(Work instructions):
1/ List every wireless provider that the forum thread on Google SMS names as working with the service.
2/ Write what comes next in the forum thread on Google SMS, picking up after its final post.

(Excerpted passage):
Welcome to WebmasterWorld Guest from 188.8.131.52
Forum Moderators: open
Google SMS, currently in beta on Google Labs at [sms.google.com,...] extends the reach of Google's search services to mobile phones and devices, while staying true to Google's mission to bring more of the world's information directly to users. Google SMS currently works with wireless providers in the U.S. only, including AT&T Wireless, Cingular, Nextel, T-Mobile, Verizon, and Sprint PCS.
Google SMS (Short Message Service) enables you to easily get precise answers to specialized queries from your mobile phone or device. Send your query as a text message and get phone book listings, dictionary definitions, product prices and more. Just text. No links. No web pages. Simply the answers you're looking to find.
I think you'll see a real explosion of commercial potential once Enhanced 911 is implemented by all carriers (h--p://www.fcc.gov/911/enhanced/). What this feature allows is a precise targeting of the cell phone location within 50m to 100m. So, if I type pizza I will get a list of pizzerias starting with the closest to my location.
There is also the potential for active marketing where if you pass by certain businesses, you will be notified of promotions, special sales, etc. You'd probably get a free mobile phone usage in exchange for the advertisements...
Premium SMS is a djungle. Here where I'm at there are lots of services that you pay for via premium SMS, but you can never be sure that it will work between all phone operators. And the process of going international on such a payment method looks like a nightmare.
In Europe you need to make deals with at least one operator per country since the standards vary and the shortcut numbers won't be available everywhere...
But if you have a service, or even sell stuff for say below 20$, it's a sweet way to get fast payments. The customer sends their SMS, you send the reply with a code, the customer uses the code to logg in to the goods. I'm sure the industrious WW crowd will find lots of used for it.
A place for advertisers- no.
SMS is about *answers*. And in a mobile device, more than a pc, because of its limited diplay environment, answer display *must* superceed ad display.
FindWhat's call per click- no. Because if you are the *answer* (.8 miles away), it is not something you pay for.
This is a feature. This is a service. This is a leading company leveraging data in unique display environments. This is *not* the next boon in local advertising.
If a business does not pay, does one think that Google would not still want to give the user the best *answer*?
They just need to extend it to the UK.
and would be absolute rubbish in France ..where its accurate to the town only ..
and how would you SEO to be the "chosen" result?
as in ..
Which is the cheapest car hire company within 500 meters of LAX? for example?
Sure there is - a massive place for advertisers.
Tom Cruise walks into a mall and every "sign" knows him and calls him by name. In the movie, it happens because of Bio sensors are aware of his identifying characteristics -- who knows, maybe the signs can scan his DNA from a distance.
We can't do that today, but we can determine where you are at on most of the planet by that tell tale signal your little mobile phone pumps out.
There is little doubt, the capabilities of these phones with regard to geolocation is going to keep increasing dramatically. Who knows, the next round of cell phones may have gps built right in.

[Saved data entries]
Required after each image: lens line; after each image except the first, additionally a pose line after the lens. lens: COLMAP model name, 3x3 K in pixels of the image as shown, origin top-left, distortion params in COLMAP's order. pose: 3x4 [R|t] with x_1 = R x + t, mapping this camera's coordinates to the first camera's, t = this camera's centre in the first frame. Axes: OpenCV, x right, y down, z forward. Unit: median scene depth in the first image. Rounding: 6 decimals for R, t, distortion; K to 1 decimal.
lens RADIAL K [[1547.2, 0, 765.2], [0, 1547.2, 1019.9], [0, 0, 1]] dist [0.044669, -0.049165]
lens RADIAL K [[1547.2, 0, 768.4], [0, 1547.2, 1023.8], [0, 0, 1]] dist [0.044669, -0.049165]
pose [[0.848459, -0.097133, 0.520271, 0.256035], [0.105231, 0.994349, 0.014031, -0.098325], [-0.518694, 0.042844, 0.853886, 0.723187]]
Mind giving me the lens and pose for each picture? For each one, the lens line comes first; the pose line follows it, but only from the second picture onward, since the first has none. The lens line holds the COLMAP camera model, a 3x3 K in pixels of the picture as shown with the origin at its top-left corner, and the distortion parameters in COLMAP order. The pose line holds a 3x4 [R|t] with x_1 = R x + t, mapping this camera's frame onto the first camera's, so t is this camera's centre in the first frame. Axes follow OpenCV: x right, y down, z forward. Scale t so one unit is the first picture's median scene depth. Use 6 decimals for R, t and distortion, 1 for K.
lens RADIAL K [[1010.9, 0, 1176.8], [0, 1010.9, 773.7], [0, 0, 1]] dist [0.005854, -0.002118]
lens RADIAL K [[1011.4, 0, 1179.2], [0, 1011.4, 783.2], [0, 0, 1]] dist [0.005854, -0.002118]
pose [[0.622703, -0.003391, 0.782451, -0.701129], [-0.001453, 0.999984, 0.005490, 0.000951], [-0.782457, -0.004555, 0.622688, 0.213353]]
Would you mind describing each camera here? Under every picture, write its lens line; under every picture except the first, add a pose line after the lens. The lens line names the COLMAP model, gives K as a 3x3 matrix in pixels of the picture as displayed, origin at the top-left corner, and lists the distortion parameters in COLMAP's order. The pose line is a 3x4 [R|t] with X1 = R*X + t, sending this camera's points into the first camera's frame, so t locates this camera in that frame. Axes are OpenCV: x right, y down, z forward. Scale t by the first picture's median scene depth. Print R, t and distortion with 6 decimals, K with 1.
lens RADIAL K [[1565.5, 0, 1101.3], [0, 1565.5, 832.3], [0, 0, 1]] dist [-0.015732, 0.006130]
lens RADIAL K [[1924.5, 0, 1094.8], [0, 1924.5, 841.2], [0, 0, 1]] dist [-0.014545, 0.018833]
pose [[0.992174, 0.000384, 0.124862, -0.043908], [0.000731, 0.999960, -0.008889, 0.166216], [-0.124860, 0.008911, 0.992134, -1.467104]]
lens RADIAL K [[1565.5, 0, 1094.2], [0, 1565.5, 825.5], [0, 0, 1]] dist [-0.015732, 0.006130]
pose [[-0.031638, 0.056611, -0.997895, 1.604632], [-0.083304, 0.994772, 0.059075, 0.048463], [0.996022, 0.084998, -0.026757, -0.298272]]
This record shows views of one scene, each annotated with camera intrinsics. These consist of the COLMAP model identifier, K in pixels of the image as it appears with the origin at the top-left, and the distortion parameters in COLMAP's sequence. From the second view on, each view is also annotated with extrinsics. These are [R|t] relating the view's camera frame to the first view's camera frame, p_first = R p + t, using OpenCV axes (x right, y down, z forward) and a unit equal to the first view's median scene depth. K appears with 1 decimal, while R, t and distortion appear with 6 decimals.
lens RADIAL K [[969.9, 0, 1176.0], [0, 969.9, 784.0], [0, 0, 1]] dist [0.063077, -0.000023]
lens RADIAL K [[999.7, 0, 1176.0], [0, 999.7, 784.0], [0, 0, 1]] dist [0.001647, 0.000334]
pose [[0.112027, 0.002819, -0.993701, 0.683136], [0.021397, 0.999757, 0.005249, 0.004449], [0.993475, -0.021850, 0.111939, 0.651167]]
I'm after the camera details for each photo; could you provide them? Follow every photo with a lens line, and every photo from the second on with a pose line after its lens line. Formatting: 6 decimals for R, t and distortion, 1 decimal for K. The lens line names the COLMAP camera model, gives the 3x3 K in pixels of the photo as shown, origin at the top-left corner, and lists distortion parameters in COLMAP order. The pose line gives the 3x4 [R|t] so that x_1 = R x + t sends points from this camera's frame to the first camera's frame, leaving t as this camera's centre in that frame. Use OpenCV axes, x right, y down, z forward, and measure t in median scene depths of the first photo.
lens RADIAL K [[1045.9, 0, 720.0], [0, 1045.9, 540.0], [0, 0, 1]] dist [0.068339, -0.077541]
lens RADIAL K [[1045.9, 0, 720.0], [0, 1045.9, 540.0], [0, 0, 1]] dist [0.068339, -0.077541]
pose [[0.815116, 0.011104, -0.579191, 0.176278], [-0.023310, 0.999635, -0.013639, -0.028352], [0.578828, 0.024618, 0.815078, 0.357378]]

(Answers to the tasks):
1/ AT&T Wireless, Cingular, Nextel, T-Mobile, Verizon, Sprint PCS

2/
When that hits, those in the forefront of SMS services with a advertising system as a kicker, will rule the space.
This is a very forward looking action by Google. They are big enough now, that they don't get to pick and choose about these things, they have to be there.
You speak of GPS for example - knowing via the phone where a user is located. In this case, with accurate data (which is not a sure bet), you are able to tell a user where the nearest atm is, or gas station, or pizza place. In order to provide that result (answer) the service MUST utilize accurate business data, not advertisements. If you do serve ads in this environment, you need to be an information architecture master, given a limited display environment, and your ads must be clearly marked.
Yet, in order for such services to be adopted by consumers you must give the consumers the best answers. And then, it is only with mass adoption will there be a viable outlet for ad sales. Even then, local marketplaces are dominated by small businesses. The average small business spends 6K annually on advertising, which is equal to $500/month. These small businesses do not expirement often and they are not swayed by cool ideas. The only way we will see participation of local small business ad dollars in this environment, is thru distribution of pre-existing ad channels. Much the same way you can have your adwords show contextually off serp, it can also show on mobile devices.
But herein still lies the contradiction: when you need an answer, you do not want ads which may be relavant, but may not be *right* on the basis of proximity and need. With a limited display environment, how do you seperate the answers from the ads, while promoting consumer adoption which most always proceeds the ad dollars.
There is money to be made here. But I would look towards the data aggregators and iyps to sell the data to cell phone service providers (sometimes they are one in the same). And from a compensation standpoint, look to users of the service to pay on a per look up basis, or look towards cell phone service providers to simply provide this as an add on *feature*.
Only when the medium has wide user-acceptance will the ad dollars follow. Then its first the national (branding) dollars and then much later, the local dollars. By the time this happens, we will not be talking cell phones and instead be talking about mobile internet devices.